| . | In the October 23, 2023, 60 Minutes interview with Geoffrey Hinton—the so-called “Godfather of AI”—Hinton predicted that systems like ChatGPT would one day serve as our “home doctor.” |
His comment stayed with me because, as of August 18, 2025, that is precisely the role AI has begun to play in my life.
For years, I relied on a primary care physician (PCP) to act as my medical advocate—someone who would synthesize reports from specialists and hospitals, track my lab results, and explain what I needed to know and what I should demand from my clinicians. That expectation has all but disappeared. The structure of modern healthcare, especially under Medicare, often forces PCPs into a reactive posture, focused on addressing immediate complaints rather than managing the whole patient.
In my August 11, 2025, blog post, Living the Last Chapter: What is a PCP?, I described this shift. My previous PCP was unusually proactive: he reviewed my entire medical history each year, anticipated problems, and helped me navigate across specialties. After his retirement, I chose a new PCP based on strong patient reviews and Medicare acceptance. Yet, in practice, our annual visits were cursory—unless I asked targeted questions, little was accomplished.
When I posed this contrast to ChatGPT, its answer was strikingly candid: my former PCP was exceptional. Today, most physicians simply do not have the time or structural support to conduct that kind of holistic review. Burdened by documentation requirements and compressed schedules, they treat what is in front of them. The connective tissue between multiple specialists—once held together by a diligent PCP—has largely vanished.
That realization led me to a second question, which I explored in my August 14 post, Ask Medical Advice (More). If I needed to be my own advocate, could AI help? Could GPT-5, if supplied with all my medical records, guide me on what questions to ask and what patterns to watch for? Its answer was a qualified but confident “Yes.”
That “yes” came with work on my part. I needed to compile a comprehensive Medical Master File (MMF)—a single document containing all my lab results, physician reports, hospital records, and personal notes. GPT-5 provided me with a structured template, and I filled it with data I had already logged across patient portals and files. By the end, my nine-page MMF represented a consolidated picture of my health that no single doctor had ever reviewed in full.
The process itself was transformative. To complete the MMF, I had to decipher every abbreviation, lab value, and specialist note. Much of it was medical jargon I had previously ignored. By leaning on Google’s AI Overview and clarifying with GPT-5, I finally understood the language of my own body. In learning to explain my health clearly, I gained a deeper understanding of myself.

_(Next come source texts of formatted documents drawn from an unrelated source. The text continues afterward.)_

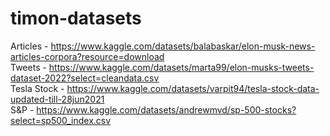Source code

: # timon-datasets

Articles - https://www.kaggle.com/datasets/balabaskar/elon-musk-news-articles-corpora?resource=download \
Tweets - https://www.kaggle.com/datasets/marta99/elon-musks-tweets-dataset-2022?select=cleandata.csv \
Tesla Stock - https://www.kaggle.com/datasets/varpit94/tesla-stock-data-updated-till-28jun2021 \
S&P - https://www.kaggle.com/datasets/andrewmvd/sp-500-stocks?select=sp500_index.csv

With the MMF in place, GPT-5 now functions as my medical compass. It maintains my record for future consultations, reminds me of relevant questions to raise with each specialist, and explains why those questions matter. Before my last visit, I walked in with a targeted, evidence-based list prepared by GPT-5. For the first time in years, I felt in control of the conversation.
After the visit, I requested a copy of the physician’s office notes—something patients often overlook. Reading them later, I found discrepancies between what I remembered and what the notes recorded. Neither of us, it seemed, had perfect recall. But unlike before, I had a system. I updated the official notes in my MMF, ensuring that the next visit would begin from an accurate, shared baseline.
This is what Geoffrey Hinton foresaw: not that AI would replace physicians, but that it could restore something we have lost in modern medicine—the advocate who holds the whole story, who remembers, who prepares us to ask better questions. My PCP once played that role. Now, GPT-5 does.